** START STORED DATA **

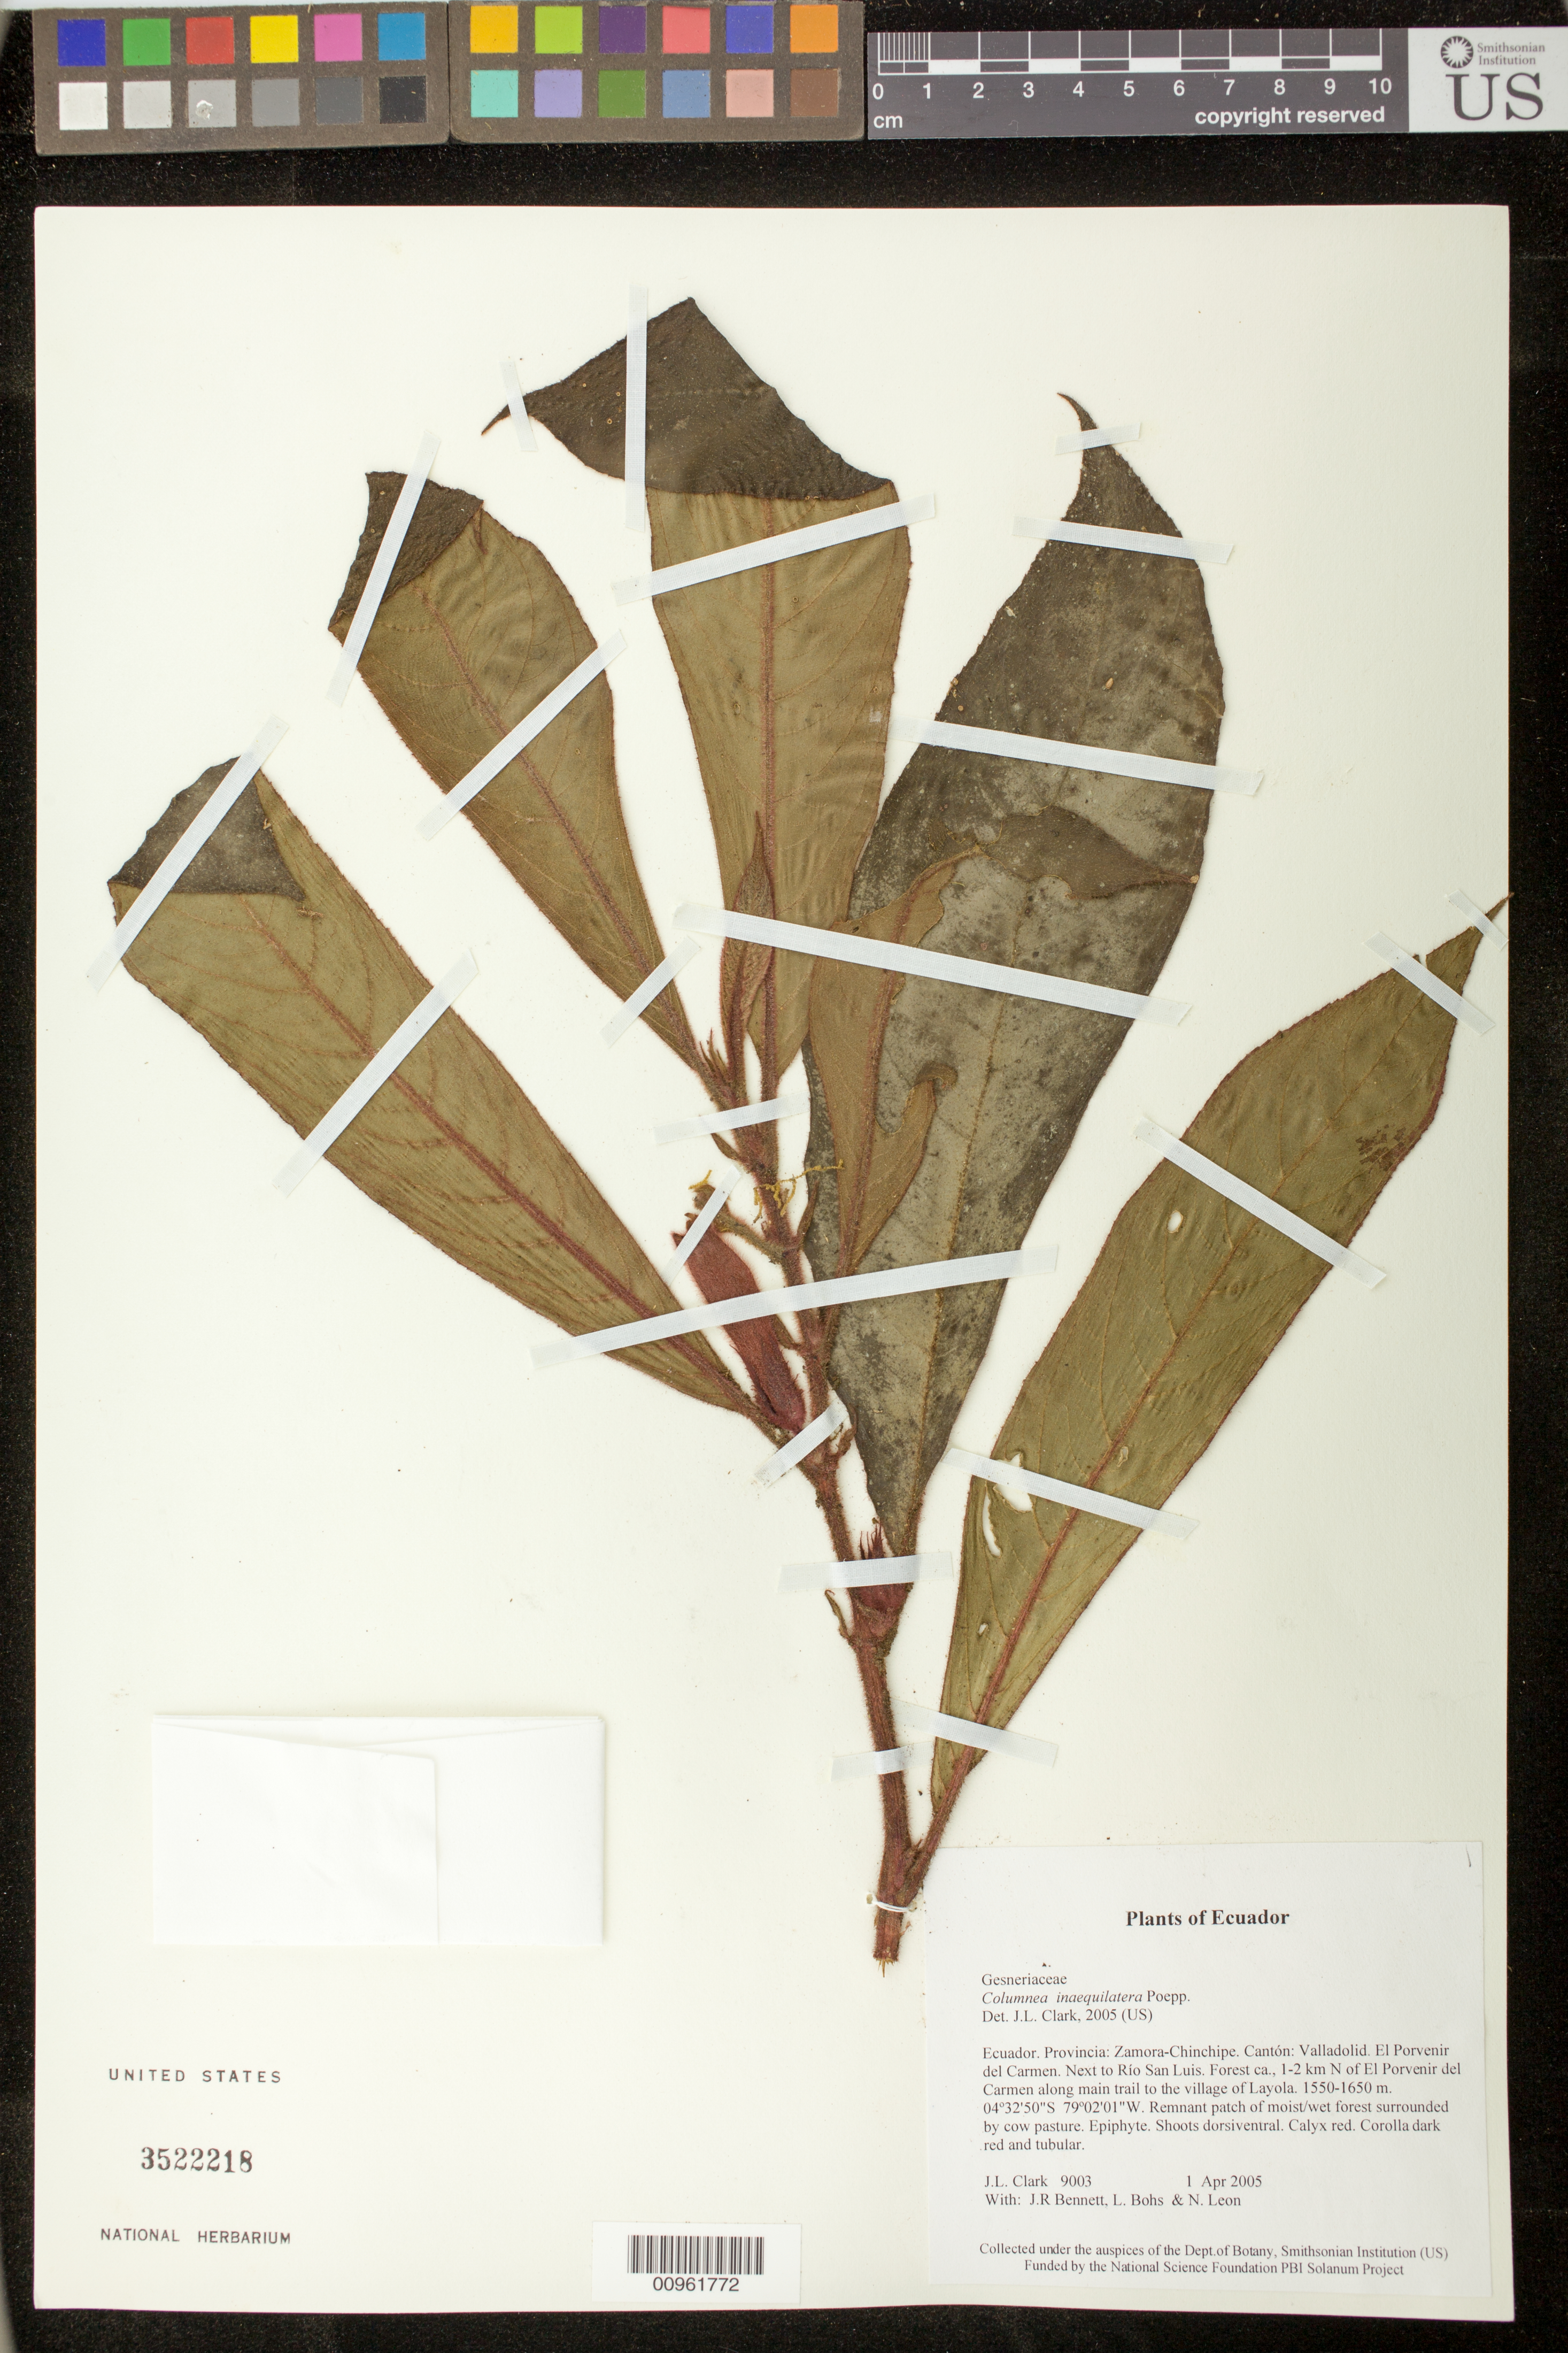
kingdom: Plantae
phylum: Tracheophyta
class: Magnoliopsida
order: Lamiales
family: Gesneriaceae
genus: Columnea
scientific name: Columnea inaequilatera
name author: Poepp.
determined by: Clark, J. L., (SEL), The Marie Selby Botanical Garden (UNITED STATES)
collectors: J. L. Clark, J. R. Bennett, L. A. Bohs & N. Leon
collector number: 9003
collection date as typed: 01 Apr 2005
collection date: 2005-04-01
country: Ecuador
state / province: Zamora-Chinchipe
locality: Valladolid. El Porvenir del Carmen. Next to Río San Luis. Forest ca., 1-2 km N of El Porvenir del Carmen along main trail to the village of Layola.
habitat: Remnant patch of moist/wet forest surrounded by cow pasture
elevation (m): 1550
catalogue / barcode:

** END STORED DATA **

• SET PROBLEM:
Copy out the lines word for word, starting at the line that contains "phylum: Tracheophyta" and running through the last line.

• ANSWER IN FULL:
phylum: Tracheophyta
class: Magnoliopsida
order: Lamiales
family: Gesneriaceae
genus: Columnea
scientific name: Columnea inaequilatera
name author: Poepp.
determined by: Clark, J. L., (SEL), The Marie Selby Botanical Garden (UNITED STATES)
collectors: J. L. Clark, J. R. Bennett, L. A. Bohs & N. Leon
collector number: 9003
collection date as typed: 01 Apr 2005
collection date: 2005-04-01
country: Ecuador
state / province: Zamora-Chinchipe
locality: Valladolid. El Porvenir del Carmen. Next to Río San Luis. Forest ca., 1-2 km N of El Porvenir del Carmen along main trail to the village of Layola.
habitat: Remnant patch of moist/wet forest surrounded by cow pasture
elevation (m): 1550
catalogue / barcode:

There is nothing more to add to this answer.